*** Opening Collected material ***
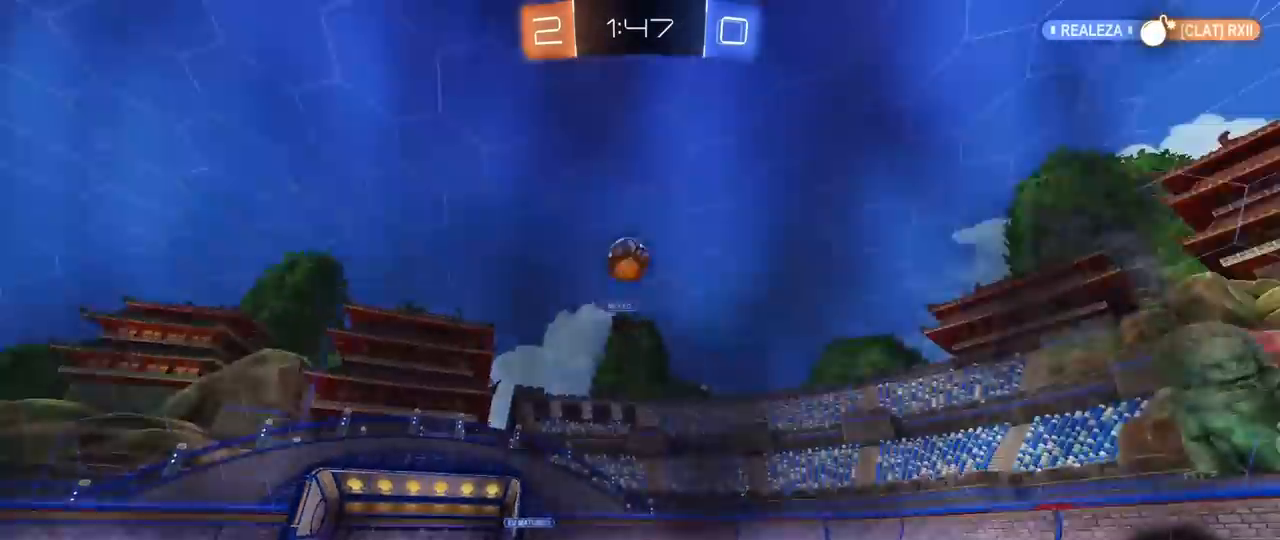
{"keys": ["d", "w"], "mouse": [], "mouse_move": "still", "events": [[17, "mouse_left", "up"], [300, "a", "up"], [483, "d", "down"]]}
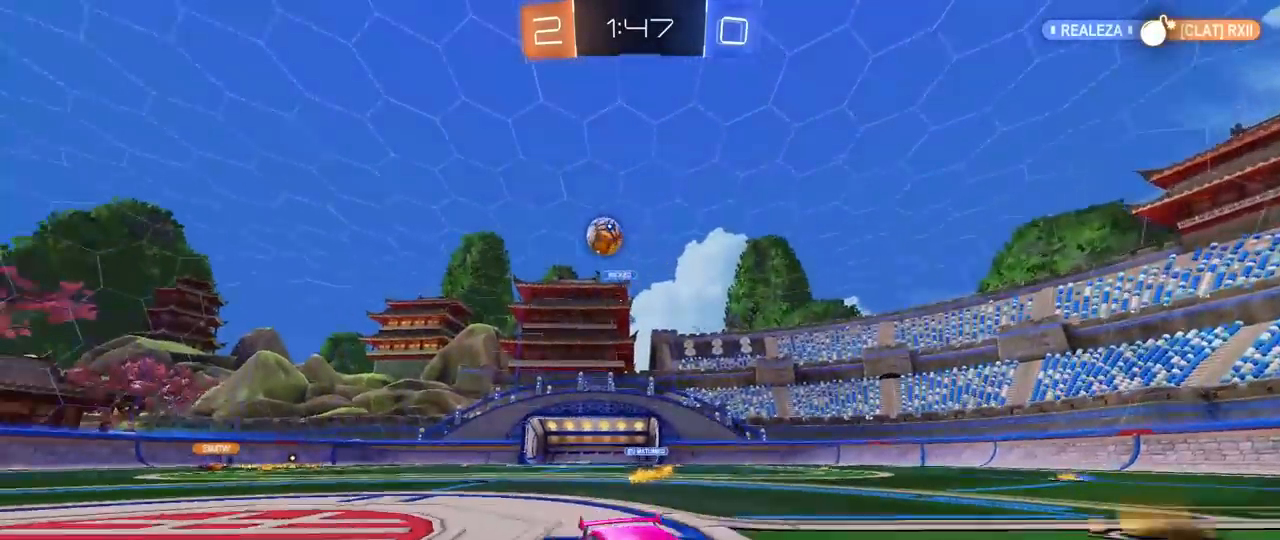
{"keys": ["d"], "mouse": [], "mouse_move": "still", "events": [[117, "shift", "down"], [217, "shift", "up"], [267, "d", "up"], [350, "d", "down"], [450, "w", "up"]]}
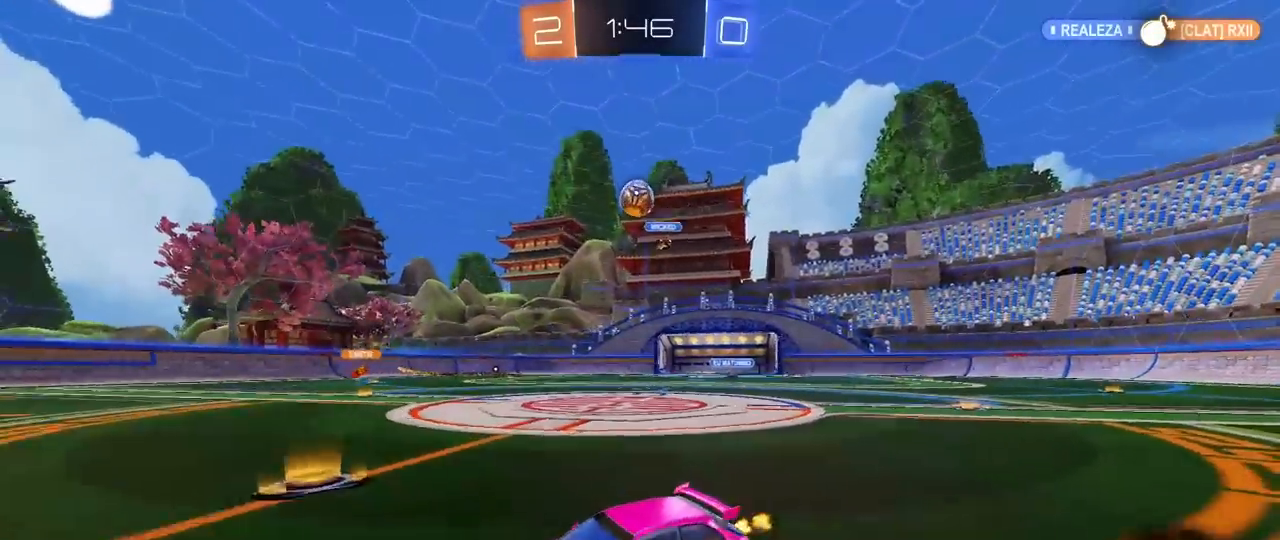
{"keys": ["d", "w"], "mouse": [], "mouse_move": "still", "events": [[83, "d", "up"], [183, "d", "down"], [283, "shift", "down"], [367, "shift", "up"], [367, "w", "down"]]}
*** Closing Collected material ***
Only the pictures are to be left out; print everything else in the listing exactly.

* _Solution to this task_
{"keys": ["d", "w"], "mouse": [], "mouse_move": "still", "events": [[17, "mouse_left", "up"], [300, "a", "up"], [483, "d", "down"]]}
{"keys": ["d"], "mouse": [], "mouse_move": "still", "events": [[117, "shift", "down"], [217, "shift", "up"], [267, "d", "up"], [350, "d", "down"], [450, "w", "up"]]}
{"keys": ["d", "w"], "mouse": [], "mouse_move": "still", "events": [[83, "d", "up"], [183, "d", "down"], [283, "shift", "down"], [367, "shift", "up"], [367, "w", "down"]]}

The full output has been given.